Thousands enjoy Earth Day festivals



Richmond Times-Dispatch | Posted: Sunday, April 21, 2013 12:00 am


Julian and Alex Moya eagerly grabbed handfuls of dirt and began filling their hand-painted plant boxes.


When asked what sorts of plants they’d like to grow in them, Julian, 5, asked for a tomato plant, while his brother, 6, chose a pepper plant.


The dirt and plants were courtesy of Backyard Farmers, a Richmond-based eco-friendly services company.


The boys’ mother, Wendy Moya, said her family lives in an apartment at the moment but soon will be moving to a home in Richmond’s North Side — where her sons can plant all the vegetables they can eat.


The Moyas were among thousands of folks who spent a beautiful Saturday afternoon at Earth Day festivals in the city.


The RVA Earth Day Festival, now in its fourth year, took place in the Manchester area of the city, from Plant Zero to Fourth Street.


More than 6,000 people visited last year, and organizers estimated at least that many Saturday.


Food vendors sold locally sourced fresh food on compostable dinnerware. A variety of others offered advice on everything from compost and rain barrels to making homes more energy-efficient.

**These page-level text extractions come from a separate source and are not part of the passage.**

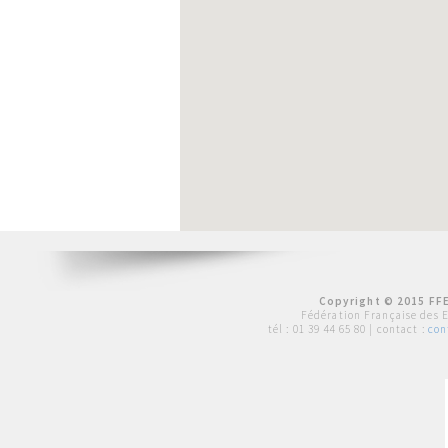
Copyright © 2015 FFE
Fédération Française des 
tél :
01 39 44 65 80
| contact :
con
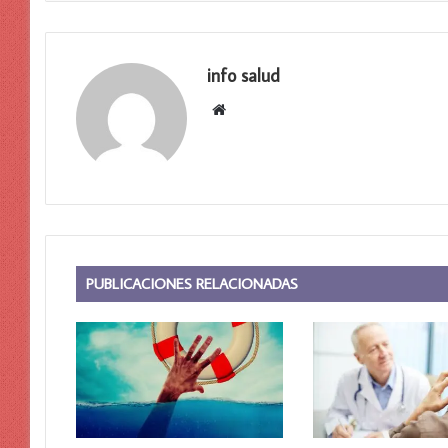
info salud
Sitio
web
PUBLICACIONES RELACIONADAS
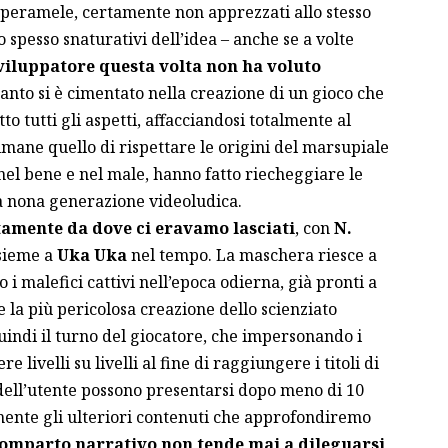
al peramele, certamente non apprezzati allo stesso
spesso snaturativi dell’idea – anche se a volte
viluppatore questa volta non ha voluto
uanto si è cimentato nella creazione di un gioco che
 tutti gli aspetti, affacciandosi totalmente al
imane quello di rispettare le origini del marsupiale
he, nel bene e nel male, hanno fatto riecheggiare le
la nona generazione videoludica.
amente da dove ci eravamo lasciati
, con
N.
ssieme a
Uka Uka
nel tempo. La maschera riesce a
 i malefici cattivi nell’epoca odierna, già pronti a
 la più pericolosa creazione dello scienziato
uindi il turno del giocatore, che impersonando i
livelli su livelli al fine di raggiungere i titoli di
 dell’utente possono presentarsi dopo meno di 10
mente gli ulteriori contenuti che approfondiremo
comparto narrativo non tende mai a dileguarsi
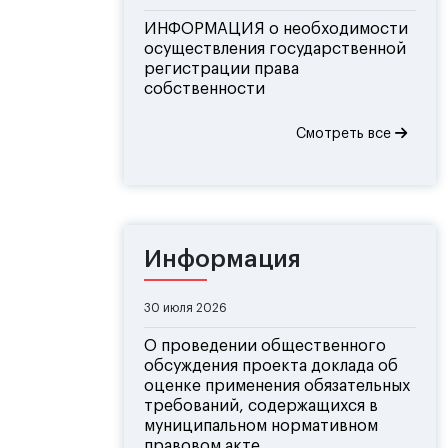
ИНФОРМАЦИЯ о необходимости
осуществления государственной
регистрации права
собственности
Смотреть все
Информация
30 июля 2026
О проведении общественного
обсуждения проекта доклада об
оценке применения обязательных
требований, содержащихся в
муниципальном нормативном
правовом акте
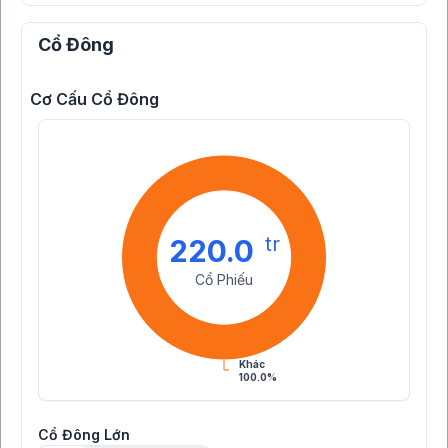
Cổ Đông
Cơ Cấu Cổ Đông
tr
220.0
Cổ Phiếu
Khác
100.0%
Cổ Đông Lớn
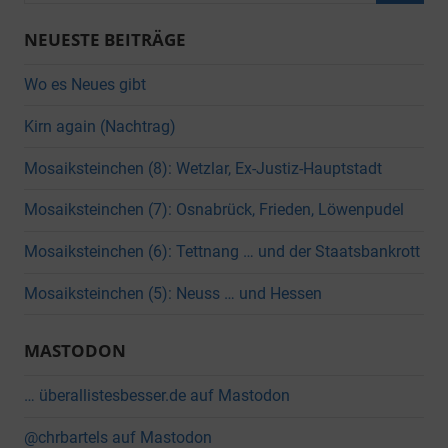
Suche
NEUESTE BEITRÄGE
Wo es Neues gibt
Kirn again (Nachtrag)
Mosaiksteinchen (8): Wetzlar, Ex-Justiz-Hauptstadt
Mosaiksteinchen (7): Osnabrück, Frieden, Löwenpudel
Mosaiksteinchen (6): Tettnang … und der Staatsbankrott
Mosaiksteinchen (5): Neuss … und Hessen
MASTODON
… überallistesbesser.de auf Mastodon
@chrbartels auf Mastodon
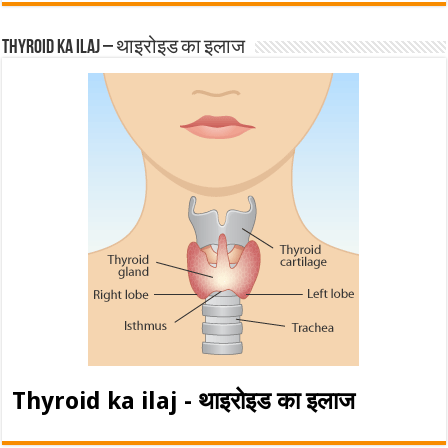
Thyroid ka ilaj – थाइरोइड का इलाज
Thyroid ka ilaj - थाइरोइड का इलाज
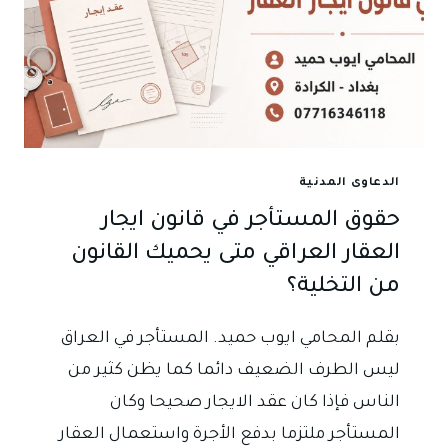
الدعاوى المدنية
حقوق المستأجر في قانون ايجار
العقار العراقي متى يحميك القانون
من التخلية؟
بقلم المحامي ايوب حميد. المستأجر في العراق
ليس الطرف الضعيف دائما كما يظن كثير من
الناس فإذا كان عقد الايجار صحيحا وكان
المستأجر ملتزما بدفع الأجرة واستعمال العقار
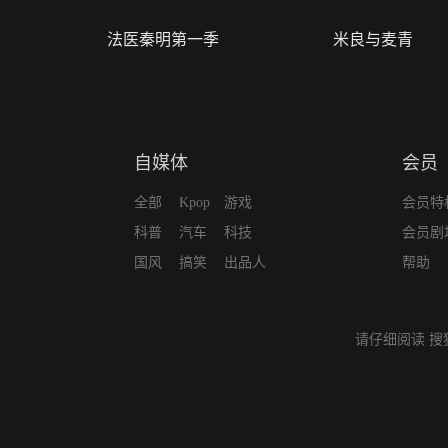
法医秦明第一季
米良与麦青
自媒体
会员
全部
Kpop
游戏
会员特
科普
汽车
科技
会员剧
国风
搞笑
出品人
帮助
请仔细阅读
搜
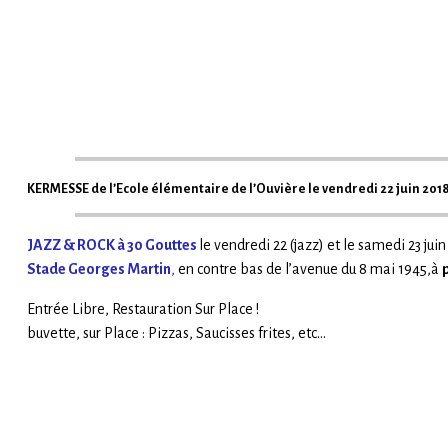
KERMESSE de l’Ecole élémentaire de l’Ouvière le vendredi 22 juin 2018
JAZZ & ROCK à 30 Gouttes
le vendredi 22 (jazz) et le samedi 23 jui
Stade Georges Martin
,
en contre bas de l’avenue du 8 mai 1945,à
Entrée Libre, Restauration Sur Place !
buvette, sur Place : Pizzas, Saucisses frites, etc…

Ethan Seltzer, founder and executive director of locally based Energy Cycle, ran a booth Saturday featuring pedal-powered phone-charging stations.


Anyone needing to recharge a cellphone was able to do it — if they were willing to hop on a bicycle.


His company, he said, educates the public about energy conservation.


“We want people to get on bikes and understand how much energy it takes to produce electricity,” he said. For example, adults pedal about 100 watts per hour and that intensity produces about 21/2 minutes of electricity for your standard electric oven.  In other words, “that wouldn’t even heat it up.”


Across the river at the 17th Street Farmers’ Market, the Richmond Earth Day Festival featured more vendors, food and entertainment.


EarthCraft Virgnia Executive Director KC McGurren spent the day talking with folks about the nonprofit’s services.


EarthCraft, a third-party certifiication organization, often works with builders and contractors during a home’s construction to make sure the home is as eco-friendly as possible.


In all, it has certified more than 2,000 single-family homes across Virginia as well as 10,000 multifamily units.


“A lot of people think ‘green’ building and they think solar panels and bamboo flooring,” McGurren said. But the process for building an eco-friendly home should start midconstruction, she said, and include such areas as heating and air systems.


Near the EarthCraft table, a big draw was a small pen containing a mother goat and her 3-day-old babies. But they weren’t there just for the cuteness factor.


The goats belong to Jace Goodling and are part of his company, Goat Busters.


Let a few — or 40 — of them loose on a yard filled with unwanted brush or weeds and they’ll take care of it in no time.


“Nature’s weed eaters,” Goodling called his goats. He said he has been called to clean up small yards and those as large as 12 acres.


“We’re cheaper than any landscape company — and we fertilizer for free,” he joked.